• Data for this task:
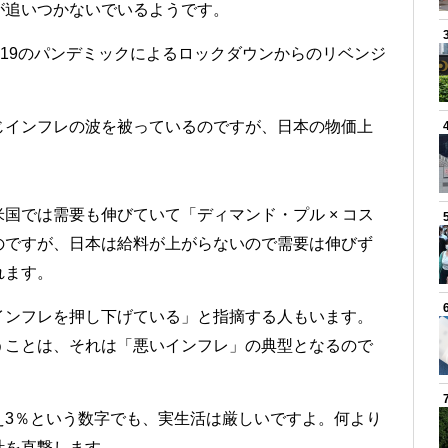
が追いつかないでいるようです。
d-19のパンデミックによるロックダウンからのリベンジ
じインフレの波を被っているのですが、日本の物価上
国では需要も伸びていて「ディマンド・プル × コス
のですが、日本は給料が上がらないので需要は伸びず
れます。
インフレを押し下げている」と指摘する人もいます。
うことは、それは「悪いインフレ」の典型となるので
え3％という数字でも、実生活は厳しいですよ。何より
計を直撃します。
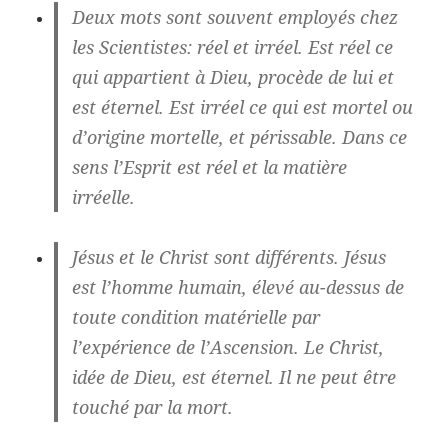
Deux mots sont souvent employés chez
les Scientistes: réel et irréel. Est réel ce
qui appartient à Dieu, procède de lui et
est éternel. Est irréel ce qui est mortel ou
d’origine mortelle, et périssable. Dans ce
sens l’Esprit est réel et la matière
irréelle.
Jésus et le Christ sont différents. Jésus
est l’homme humain, élevé au-dessus de
toute condition matérielle par
l’expérience de l’Ascension. Le Christ,
idée de Dieu, est éternel. Il ne peut être
touché par la mort.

• Work item: Render the text read from these items as a numbered list with one line per entry, leaving out blank lines. Leave the pictures out of the answer.

• Result of this task:
1. が追いつかないでいるようです。
2. d-19のパンデミックによるロックダウンからのリベンジ
3. じインフレの波を被っているのですが、日本の物価上
4. 国では需要も伸びていて「ディマンド・プル × コス
5. のですが、日本は給料が上がらないので需要は伸びず
6. れます。
7. インフレを押し下げている」と指摘する人もいます。
8. うことは、それは「悪いインフレ」の典型となるので
9. え3％という数字でも、実生活は厳しいですよ。何より
10. 計を直撃します。
11. Deux mots sont souvent employés chez
12. les Scientistes: réel et irréel. Est réel ce
13. qui appartient à Dieu, procède de lui et
14. est éternel. Est irréel ce qui est mortel ou
15. d’origine mortelle, et périssable. Dans ce
16. sens l’Esprit est réel et la matière
17. irréelle.
18. Jésus et le Christ sont différents. Jésus
19. est l’homme humain, élevé au-dessus de
20. toute condition matérielle par
21. l’expérience de l’Ascension. Le Christ,
22. idée de Dieu, est éternel. Il ne peut être
23. touché par la mort.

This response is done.